As he waited, he clung to the memories of her childhood in this corner of New England.

Music was her passion, as it had been for decades. Fritz brightened as he reminisced about the band practices held in his garage in Westport, Pines plucking away at her bass guitar.

After graduating from Staples High School in 2005, Pines attended the School of Visual Arts in Manhattan, where she studied offset lithography, her father said.

Along the way, she made many friends, a network that spread out across the country. They came together as news of her death spread, uniting in their grief.

"You taught me a lot about myself, how to be a better friend, how to sew, how to both forgive and make amends," one wrote in a memorial on Facebook. "You welcomed me into your home and into your circle of friends when I had lost my way."
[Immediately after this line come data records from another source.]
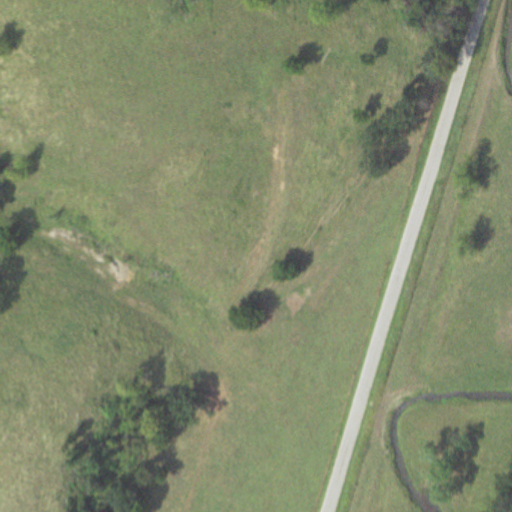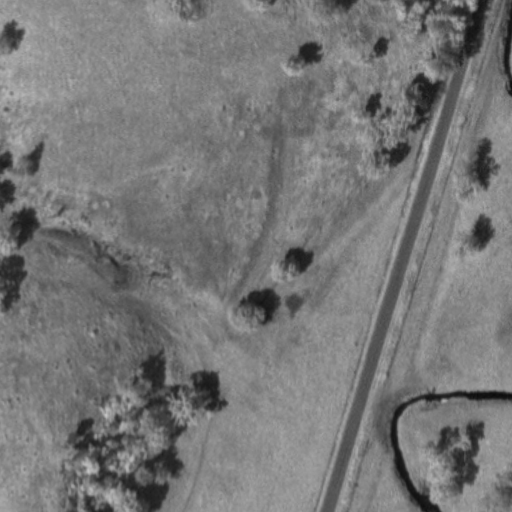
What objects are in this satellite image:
road: (406, 256)
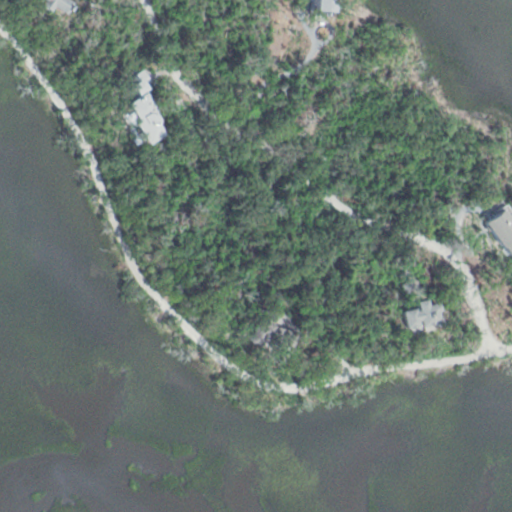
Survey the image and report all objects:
building: (51, 5)
building: (50, 6)
building: (315, 6)
building: (320, 6)
building: (135, 116)
building: (138, 117)
road: (309, 185)
building: (497, 232)
building: (496, 233)
building: (407, 287)
building: (417, 316)
building: (418, 316)
road: (181, 324)
building: (268, 330)
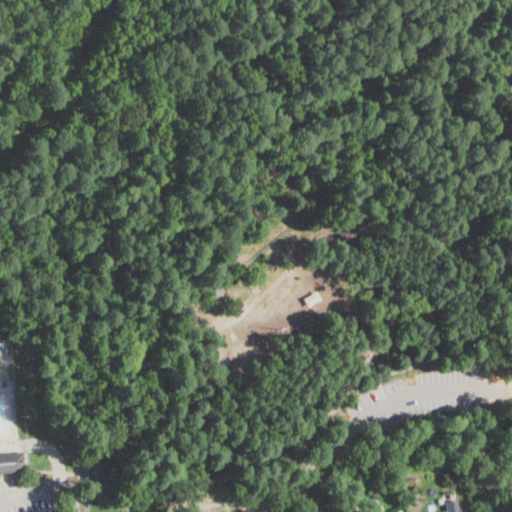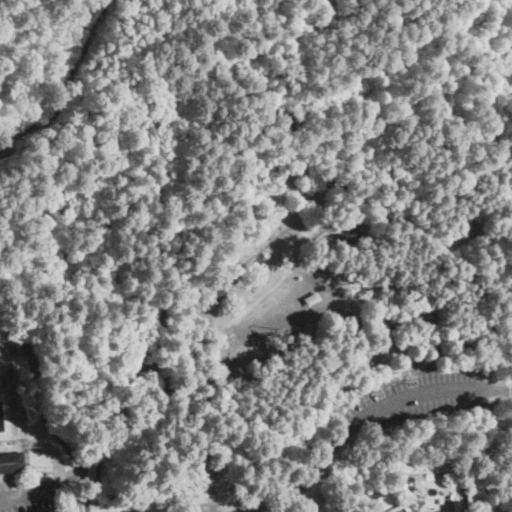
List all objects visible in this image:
building: (289, 118)
road: (260, 135)
road: (262, 174)
road: (372, 219)
building: (350, 233)
building: (350, 234)
park: (251, 248)
building: (212, 292)
building: (213, 292)
building: (311, 298)
road: (8, 326)
building: (13, 349)
road: (20, 391)
parking lot: (434, 395)
road: (324, 408)
road: (368, 414)
road: (49, 426)
road: (56, 455)
road: (209, 456)
building: (11, 461)
building: (12, 463)
road: (71, 470)
road: (43, 472)
road: (14, 475)
road: (97, 475)
building: (410, 478)
parking lot: (7, 484)
building: (492, 487)
road: (29, 493)
building: (374, 493)
road: (70, 495)
building: (450, 505)
building: (451, 506)
parking lot: (29, 507)
road: (138, 508)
Scout Wolfcave, a transgender activist who lived with Pines for a year in Indiana, traveled to Oakland on Monday to assist with relief efforts for her and the other transgender victims of the fire.

"She was my best friend," Wolfcave said during a brief phone call Monday.

Later, Wolfcave sent a statement.

She called the 29-year-old "the best person you have ever met," and praised her artistic ability: she cherishes the "tape art" Pines left on her walls.

"For many of her trans community, Feral was a guide and sister in a world of small joys and terrible precarity for trans women," Wolfcave said. "Feral was truly committed to empowering those that the world deems powerless."

Wolfcave said it will take time time for Pines' death to sink in. "I don't think anyone has fully processed this."

Least of all Amanda Parry, Pines' older sister.

"She was kind and beautiful," Parry said while visiting her parents' home in Westport. "She didn't have a bad bone in her body. I wish I could've been more like her."

Parry underscored her sister's bravery and strength in embracing "her true self," coming out as transgender.

In recent weeks, Pines had told her older sister about her new life in Oakland, how she had surrounded herself with a community that "shared her values and interests."

"She was planning on starting a new band, and it felt good for her to get back to that, her passion," Parry said.

They last spoke at the end of October, when Parry texted Pines spontaneously with a flash of nostalgia.

As she played Wham's "Last Christmas" for her 3-year-old daughter, she was taken back to her youth, when she and Pines would dance along to that song, laughing.

"It's a memory I'll always have," Parry said.